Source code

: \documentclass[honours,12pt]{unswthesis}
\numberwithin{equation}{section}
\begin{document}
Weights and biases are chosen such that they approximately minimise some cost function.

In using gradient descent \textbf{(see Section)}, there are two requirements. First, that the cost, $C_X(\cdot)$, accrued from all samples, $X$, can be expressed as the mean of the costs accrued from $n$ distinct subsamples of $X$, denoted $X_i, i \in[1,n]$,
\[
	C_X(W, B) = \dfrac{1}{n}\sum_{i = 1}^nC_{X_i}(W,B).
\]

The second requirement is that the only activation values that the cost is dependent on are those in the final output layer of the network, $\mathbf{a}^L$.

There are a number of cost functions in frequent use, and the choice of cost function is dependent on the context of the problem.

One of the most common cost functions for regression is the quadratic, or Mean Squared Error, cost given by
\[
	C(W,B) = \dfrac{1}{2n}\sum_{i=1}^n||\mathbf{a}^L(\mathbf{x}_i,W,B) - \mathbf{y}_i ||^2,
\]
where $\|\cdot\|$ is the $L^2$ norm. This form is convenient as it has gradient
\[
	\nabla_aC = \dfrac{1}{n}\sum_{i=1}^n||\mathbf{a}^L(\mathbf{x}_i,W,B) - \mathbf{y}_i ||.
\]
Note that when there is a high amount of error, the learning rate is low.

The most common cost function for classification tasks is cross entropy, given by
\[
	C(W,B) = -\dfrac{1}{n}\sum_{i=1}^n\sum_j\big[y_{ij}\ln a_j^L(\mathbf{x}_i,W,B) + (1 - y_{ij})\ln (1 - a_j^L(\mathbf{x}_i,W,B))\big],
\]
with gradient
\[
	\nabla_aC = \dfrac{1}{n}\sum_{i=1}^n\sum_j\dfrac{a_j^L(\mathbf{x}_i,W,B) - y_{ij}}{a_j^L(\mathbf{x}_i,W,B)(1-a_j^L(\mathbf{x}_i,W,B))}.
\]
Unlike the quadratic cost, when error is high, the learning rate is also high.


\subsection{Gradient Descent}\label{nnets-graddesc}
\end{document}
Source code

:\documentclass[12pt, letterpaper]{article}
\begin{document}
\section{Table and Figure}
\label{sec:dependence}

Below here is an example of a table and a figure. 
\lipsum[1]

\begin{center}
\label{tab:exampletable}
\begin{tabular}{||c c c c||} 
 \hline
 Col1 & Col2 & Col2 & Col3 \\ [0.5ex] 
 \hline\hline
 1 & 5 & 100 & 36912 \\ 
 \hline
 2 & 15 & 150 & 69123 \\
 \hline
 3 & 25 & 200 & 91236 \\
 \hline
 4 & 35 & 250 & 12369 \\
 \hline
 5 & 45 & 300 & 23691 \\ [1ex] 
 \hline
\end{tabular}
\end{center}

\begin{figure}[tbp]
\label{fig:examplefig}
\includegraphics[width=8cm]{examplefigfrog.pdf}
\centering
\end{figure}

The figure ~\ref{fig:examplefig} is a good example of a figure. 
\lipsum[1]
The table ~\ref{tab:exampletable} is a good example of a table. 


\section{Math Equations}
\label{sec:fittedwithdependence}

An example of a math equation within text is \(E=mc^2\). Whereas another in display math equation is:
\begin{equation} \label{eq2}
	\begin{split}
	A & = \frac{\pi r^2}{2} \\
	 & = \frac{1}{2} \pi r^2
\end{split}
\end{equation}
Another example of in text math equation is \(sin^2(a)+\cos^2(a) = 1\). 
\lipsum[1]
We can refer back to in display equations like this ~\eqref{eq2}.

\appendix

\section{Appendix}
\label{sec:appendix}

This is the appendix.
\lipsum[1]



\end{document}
☆ ☆ ☆ ☆ ☆
* EXERCISE DIRECTIONS
Retype all of the data shown above, word for word.

* ANSWER TO THE PROBLEM
Source code

: \documentclass[honours,12pt]{unswthesis}
\numberwithin{equation}{section}
\begin{document}
Weights and biases are chosen such that they approximately minimise some cost function.

In using gradient descent \textbf{(see Section)}, there are two requirements. First, that the cost, $C_X(\cdot)$, accrued from all samples, $X$, can be expressed as the mean of the costs accrued from $n$ distinct subsamples of $X$, denoted $X_i, i \in[1,n]$,
\[
	C_X(W, B) = \dfrac{1}{n}\sum_{i = 1}^nC_{X_i}(W,B).
\]

The second requirement is that the only activation values that the cost is dependent on are those in the final output layer of the network, $\mathbf{a}^L$.

There are a number of cost functions in frequent use, and the choice of cost function is dependent on the context of the problem.

One of the most common cost functions for regression is the quadratic, or Mean Squared Error, cost given by
\[
	C(W,B) = \dfrac{1}{2n}\sum_{i=1}^n||\mathbf{a}^L(\mathbf{x}_i,W,B) - \mathbf{y}_i ||^2,
\]
where $\|\cdot\|$ is the $L^2$ norm. This form is convenient as it has gradient
\[
	\nabla_aC = \dfrac{1}{n}\sum_{i=1}^n||\mathbf{a}^L(\mathbf{x}_i,W,B) - \mathbf{y}_i ||.
\]
Note that when there is a high amount of error, the learning rate is low.

The most common cost function for classification tasks is cross entropy, given by
\[
	C(W,B) = -\dfrac{1}{n}\sum_{i=1}^n\sum_j\big[y_{ij}\ln a_j^L(\mathbf{x}_i,W,B) + (1 - y_{ij})\ln (1 - a_j^L(\mathbf{x}_i,W,B))\big],
\]
with gradient
\[
	\nabla_aC = \dfrac{1}{n}\sum_{i=1}^n\sum_j\dfrac{a_j^L(\mathbf{x}_i,W,B) - y_{ij}}{a_j^L(\mathbf{x}_i,W,B)(1-a_j^L(\mathbf{x}_i,W,B))}.
\]
Unlike the quadratic cost, when error is high, the learning rate is also high.


\subsection{Gradient Descent}\label{nnets-graddesc}
\end{document}
Source code

:\documentclass[12pt, letterpaper]{article}
\begin{document}
\section{Table and Figure}
\label{sec:dependence}

Below here is an example of a table and a figure. 
\lipsum[1]

\begin{center}
\label{tab:exampletable}
\begin{tabular}{||c c c c||} 
 \hline
 Col1 & Col2 & Col2 & Col3 \\ [0.5ex] 
 \hline\hline
 1 & 5 & 100 & 36912 \\ 
 \hline
 2 & 15 & 150 & 69123 \\
 \hline
 3 & 25 & 200 & 91236 \\
 \hline
 4 & 35 & 250 & 12369 \\
 \hline
 5 & 45 & 300 & 23691 \\ [1ex] 
 \hline
\end{tabular}
\end{center}

\begin{figure}[tbp]
\label{fig:examplefig}
\includegraphics[width=8cm]{examplefigfrog.pdf}
\centering
\end{figure}

The figure ~\ref{fig:examplefig} is a good example of a figure. 
\lipsum[1]
The table ~\ref{tab:exampletable} is a good example of a table. 


\section{Math Equations}
\label{sec:fittedwithdependence}

An example of a math equation within text is \(E=mc^2\). Whereas another in display math equation is:
\begin{equation} \label{eq2}
	\begin{split}
	A & = \frac{\pi r^2}{2} \\
	 & = \frac{1}{2} \pi r^2
\end{split}
\end{equation}
Another example of in text math equation is \(sin^2(a)+\cos^2(a) = 1\). 
\lipsum[1]
We can refer back to in display equations like this ~\eqref{eq2}.

\appendix

\section{Appendix}
\label{sec:appendix}

This is the appendix.
\lipsum[1]



\end{document}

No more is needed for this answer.